Max and Seymour are purchasing their first home using a VA guaranteed mortgage loan. Both have full entitlement. Their combined GMI is $1900.00. Their other monthly obligations total $200. What housing expense payment can they qualify for? _________

They are also using VA financing at an interest rate of 5 1/4% for 30 years. What mortgage amount can the qualify for estimating 60% of their housing expense for principal and interest?

To determine the housing expense payment that Max and Seymour can qualify for using a VA guaranteed mortgage loan, you need to consider their Gross Monthly Income (GMI) and their other monthly obligations.

Their combined Gross Monthly Income (GMI) is given as $1900.00, and their other monthly obligations total $200. Now, to find their qualifying housing expense payment, you generally follow a debt-to-income ratio guideline provided by VA. This guideline suggests that the total debt-to-income ratio, including the proposed housing expense, should not exceed 41% of the GMI.

To calculate the maximum housing expense payment (HEP) they can qualify for, you'll need to subtract their other monthly obligations from their GMI and then multiply it by 41%:

GMI - Other Monthly Obligations = Maximum Qualifying Housing Expense Payment

Let's calculate it step by step:

Step 1: Subtract their other monthly obligations ($200) from their combined GMI ($1900.00):

$1900.00 - $200 = $1700.00

Step 2: Multiply the result by 41%:

$1700.00 x 0.41 = $697.00

Therefore, Max and Seymour can qualify for a housing expense payment up to $697.00.

Moving on to the next part of the question, you want to determine the mortgage amount they can qualify for based on an estimated 60% for principal and interest. To calculate this, you need to know the monthly payment amount for the estimated 60% principal and interest component.

To calculate the monthly payment on a mortgage loan, you'll need to use the loan amount, interest rate, and loan term. The interest rate is given as 5 1/4% (or 5.25%).

Now, let's calculate the mortgage amount:

Step 1: Convert the interest rate to a decimal:

5 1/4% = 5.25% = 5.25/100 = 0.0525

Step 2: Determine the loan term, which is given as 30 years.

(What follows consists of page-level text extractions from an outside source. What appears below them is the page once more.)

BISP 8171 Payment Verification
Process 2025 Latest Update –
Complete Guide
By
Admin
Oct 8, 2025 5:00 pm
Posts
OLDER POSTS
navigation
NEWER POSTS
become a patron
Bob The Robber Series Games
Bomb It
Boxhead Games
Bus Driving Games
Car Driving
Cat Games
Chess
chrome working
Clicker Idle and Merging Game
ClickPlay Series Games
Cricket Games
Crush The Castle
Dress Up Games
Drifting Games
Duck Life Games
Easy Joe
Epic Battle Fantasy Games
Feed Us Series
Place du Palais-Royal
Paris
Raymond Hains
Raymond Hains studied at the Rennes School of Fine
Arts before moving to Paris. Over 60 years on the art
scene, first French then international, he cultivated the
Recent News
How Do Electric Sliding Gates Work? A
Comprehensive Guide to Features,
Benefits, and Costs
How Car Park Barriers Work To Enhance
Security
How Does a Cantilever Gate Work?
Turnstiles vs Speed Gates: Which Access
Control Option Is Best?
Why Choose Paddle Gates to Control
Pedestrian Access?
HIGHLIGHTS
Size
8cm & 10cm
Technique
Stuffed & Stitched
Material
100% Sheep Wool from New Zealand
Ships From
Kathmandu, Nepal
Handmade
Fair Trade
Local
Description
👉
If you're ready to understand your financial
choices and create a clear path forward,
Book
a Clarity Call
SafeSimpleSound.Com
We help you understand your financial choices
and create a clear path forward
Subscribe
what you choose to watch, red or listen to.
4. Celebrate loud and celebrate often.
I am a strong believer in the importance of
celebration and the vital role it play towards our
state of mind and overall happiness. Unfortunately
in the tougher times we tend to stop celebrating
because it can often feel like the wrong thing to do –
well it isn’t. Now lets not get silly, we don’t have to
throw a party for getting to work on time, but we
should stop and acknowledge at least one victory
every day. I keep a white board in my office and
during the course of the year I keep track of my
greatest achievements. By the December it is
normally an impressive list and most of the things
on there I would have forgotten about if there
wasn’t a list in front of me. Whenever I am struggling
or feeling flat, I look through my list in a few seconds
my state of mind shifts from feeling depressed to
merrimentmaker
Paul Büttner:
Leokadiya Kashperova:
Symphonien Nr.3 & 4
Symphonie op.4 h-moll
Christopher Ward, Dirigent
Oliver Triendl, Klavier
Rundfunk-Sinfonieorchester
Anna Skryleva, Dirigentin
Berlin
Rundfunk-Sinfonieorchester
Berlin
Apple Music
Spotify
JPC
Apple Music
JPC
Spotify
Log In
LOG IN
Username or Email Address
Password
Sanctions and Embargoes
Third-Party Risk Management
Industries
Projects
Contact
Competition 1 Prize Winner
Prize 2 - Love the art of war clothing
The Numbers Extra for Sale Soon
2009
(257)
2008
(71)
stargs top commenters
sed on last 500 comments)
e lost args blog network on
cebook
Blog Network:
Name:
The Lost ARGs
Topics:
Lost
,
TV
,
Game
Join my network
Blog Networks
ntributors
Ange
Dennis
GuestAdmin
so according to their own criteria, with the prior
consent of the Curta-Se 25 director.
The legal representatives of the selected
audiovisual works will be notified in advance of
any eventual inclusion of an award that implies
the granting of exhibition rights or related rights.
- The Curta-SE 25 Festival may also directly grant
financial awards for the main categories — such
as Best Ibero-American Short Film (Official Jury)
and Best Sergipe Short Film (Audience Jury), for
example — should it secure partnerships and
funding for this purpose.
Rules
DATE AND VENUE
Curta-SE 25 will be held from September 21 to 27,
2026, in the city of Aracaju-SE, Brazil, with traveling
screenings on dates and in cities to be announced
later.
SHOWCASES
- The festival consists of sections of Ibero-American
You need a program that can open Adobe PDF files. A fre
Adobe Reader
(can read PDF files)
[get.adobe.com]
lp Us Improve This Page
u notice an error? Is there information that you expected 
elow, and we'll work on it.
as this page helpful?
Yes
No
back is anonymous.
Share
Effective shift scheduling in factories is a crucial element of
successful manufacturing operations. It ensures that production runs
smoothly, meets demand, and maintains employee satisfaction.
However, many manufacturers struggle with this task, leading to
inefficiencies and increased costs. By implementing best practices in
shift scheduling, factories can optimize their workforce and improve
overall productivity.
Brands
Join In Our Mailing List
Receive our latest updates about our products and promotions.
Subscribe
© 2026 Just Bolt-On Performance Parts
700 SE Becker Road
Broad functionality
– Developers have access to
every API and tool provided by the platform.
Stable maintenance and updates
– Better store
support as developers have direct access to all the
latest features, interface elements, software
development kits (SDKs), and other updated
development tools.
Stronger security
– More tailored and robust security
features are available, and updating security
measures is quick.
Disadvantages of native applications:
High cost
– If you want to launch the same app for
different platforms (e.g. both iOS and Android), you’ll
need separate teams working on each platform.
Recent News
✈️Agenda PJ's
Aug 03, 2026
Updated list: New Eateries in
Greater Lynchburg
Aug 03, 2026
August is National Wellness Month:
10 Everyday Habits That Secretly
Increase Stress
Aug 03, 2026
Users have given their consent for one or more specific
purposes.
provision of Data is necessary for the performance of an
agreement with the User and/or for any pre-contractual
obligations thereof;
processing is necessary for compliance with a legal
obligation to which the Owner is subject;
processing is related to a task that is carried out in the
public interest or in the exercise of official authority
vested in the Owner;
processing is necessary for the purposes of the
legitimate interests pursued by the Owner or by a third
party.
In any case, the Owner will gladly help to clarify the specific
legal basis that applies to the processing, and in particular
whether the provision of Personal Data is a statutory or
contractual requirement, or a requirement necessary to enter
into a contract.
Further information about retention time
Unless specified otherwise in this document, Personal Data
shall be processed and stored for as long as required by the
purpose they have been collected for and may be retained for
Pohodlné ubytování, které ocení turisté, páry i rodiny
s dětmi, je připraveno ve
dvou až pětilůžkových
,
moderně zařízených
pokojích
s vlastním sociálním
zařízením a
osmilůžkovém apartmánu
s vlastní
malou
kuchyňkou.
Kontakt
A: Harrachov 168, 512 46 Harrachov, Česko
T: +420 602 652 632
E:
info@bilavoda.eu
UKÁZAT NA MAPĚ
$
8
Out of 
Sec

Step 3: Use a mortgage calculator or a formula to calculate the monthly payment, considering the loan amount, interest rate, and loan term. Since we want to find the loan amount, we'll rearrange the formula.

Loan Amount = Monthly Payment / (Interest Rate * Term)

The monthly payment will be 60% of the qualifying housing expense payment ($697.00 * 0.60).

Step 4: Calculate the loan amount:

Loan Amount = ($697.00 * 0.60) / (0.0525 * 30)

Loan Amount = $418.20 / 0.1575

Loan Amount ≈ $2655.56

Therefore, Max and Seymour can qualify for a mortgage amount of approximately $2655.56, considering 60% of their housing expense payment for principal and interest.